## WHAT TO WORK ON
This exercise asks for the records to be retyped exactly as they read.

## DATASET EXCERPTS
+---+
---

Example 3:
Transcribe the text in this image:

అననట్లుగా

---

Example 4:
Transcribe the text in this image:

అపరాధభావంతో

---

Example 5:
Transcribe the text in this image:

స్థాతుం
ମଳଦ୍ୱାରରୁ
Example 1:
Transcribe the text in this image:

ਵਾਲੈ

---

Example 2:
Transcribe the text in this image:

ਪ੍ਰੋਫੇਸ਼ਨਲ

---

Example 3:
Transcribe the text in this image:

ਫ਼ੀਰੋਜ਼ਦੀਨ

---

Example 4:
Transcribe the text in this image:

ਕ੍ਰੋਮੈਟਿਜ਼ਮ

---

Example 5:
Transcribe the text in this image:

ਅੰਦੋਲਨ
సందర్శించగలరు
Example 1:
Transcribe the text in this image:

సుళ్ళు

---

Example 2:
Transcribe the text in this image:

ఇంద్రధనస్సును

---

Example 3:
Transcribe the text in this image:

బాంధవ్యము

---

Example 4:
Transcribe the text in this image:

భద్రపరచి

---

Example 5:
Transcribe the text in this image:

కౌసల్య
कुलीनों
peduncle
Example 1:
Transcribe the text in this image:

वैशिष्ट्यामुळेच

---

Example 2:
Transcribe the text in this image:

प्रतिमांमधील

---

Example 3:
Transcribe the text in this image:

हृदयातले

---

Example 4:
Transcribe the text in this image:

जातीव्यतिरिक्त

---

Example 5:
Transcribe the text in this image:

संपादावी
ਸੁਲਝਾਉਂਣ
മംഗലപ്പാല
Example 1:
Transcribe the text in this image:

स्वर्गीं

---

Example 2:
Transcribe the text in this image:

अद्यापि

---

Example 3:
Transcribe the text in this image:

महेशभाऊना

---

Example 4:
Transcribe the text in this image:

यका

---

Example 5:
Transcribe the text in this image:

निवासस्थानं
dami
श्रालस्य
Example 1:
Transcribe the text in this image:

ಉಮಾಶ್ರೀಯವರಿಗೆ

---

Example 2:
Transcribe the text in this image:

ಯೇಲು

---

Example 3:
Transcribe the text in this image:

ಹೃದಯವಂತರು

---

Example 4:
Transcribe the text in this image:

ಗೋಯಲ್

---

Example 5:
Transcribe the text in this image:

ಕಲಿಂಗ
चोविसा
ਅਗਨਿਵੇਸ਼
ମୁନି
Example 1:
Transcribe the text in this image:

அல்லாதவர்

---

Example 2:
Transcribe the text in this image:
+---+
## WRITTEN SOLUTION
---

Example 3:
Transcribe the text in this image:

అననట్లుగా

---

Example 4:
Transcribe the text in this image:

అపరాధభావంతో

---

Example 5:
Transcribe the text in this image:

స్థాతుం
ମଳଦ୍ୱାରରୁ
Example 1:
Transcribe the text in this image:

ਵਾਲੈ

---

Example 2:
Transcribe the text in this image:

ਪ੍ਰੋਫੇਸ਼ਨਲ

---

Example 3:
Transcribe the text in this image:

ਫ਼ੀਰੋਜ਼ਦੀਨ

---

Example 4:
Transcribe the text in this image:

ਕ੍ਰੋਮੈਟਿਜ਼ਮ

---

Example 5:
Transcribe the text in this image:

ਅੰਦੋਲਨ
సందర్శించగలరు
Example 1:
Transcribe the text in this image:

సుళ్ళు

---

Example 2:
Transcribe the text in this image:

ఇంద్రధనస్సును

---

Example 3:
Transcribe the text in this image:

బాంధవ్యము

---

Example 4:
Transcribe the text in this image:

భద్రపరచి

---

Example 5:
Transcribe the text in this image:

కౌసల్య
कुलीनों
peduncle
Example 1:
Transcribe the text in this image:

वैशिष्ट्यामुळेच

---

Example 2:
Transcribe the text in this image:

प्रतिमांमधील

---

Example 3:
Transcribe the text in this image:

हृदयातले

---

Example 4:
Transcribe the text in this image:

जातीव्यतिरिक्त

---

Example 5:
Transcribe the text in this image:

संपादावी
ਸੁਲਝਾਉਂਣ
മംഗലപ്പാല
Example 1:
Transcribe the text in this image:

स्वर्गीं

---

Example 2:
Transcribe the text in this image:

अद्यापि

---

Example 3:
Transcribe the text in this image:

महेशभाऊना

---

Example 4:
Transcribe the text in this image:

यका

---

Example 5:
Transcribe the text in this image:

निवासस्थानं
dami
श्रालस्य
Example 1:
Transcribe the text in this image:

ಉಮಾಶ್ರೀಯವರಿಗೆ

---

Example 2:
Transcribe the text in this image:

ಯೇಲು

---

Example 3:
Transcribe the text in this image:

ಹೃದಯವಂತರು

---

Example 4:
Transcribe the text in this image:

ಗೋಯಲ್

---

Example 5:
Transcribe the text in this image:

ಕಲಿಂಗ
चोविसा
ਅਗਨਿਵੇਸ਼
ମୁନି
Example 1:
Transcribe the text in this image:

அல்லாதவர்

---

Example 2:
Transcribe the text in this image:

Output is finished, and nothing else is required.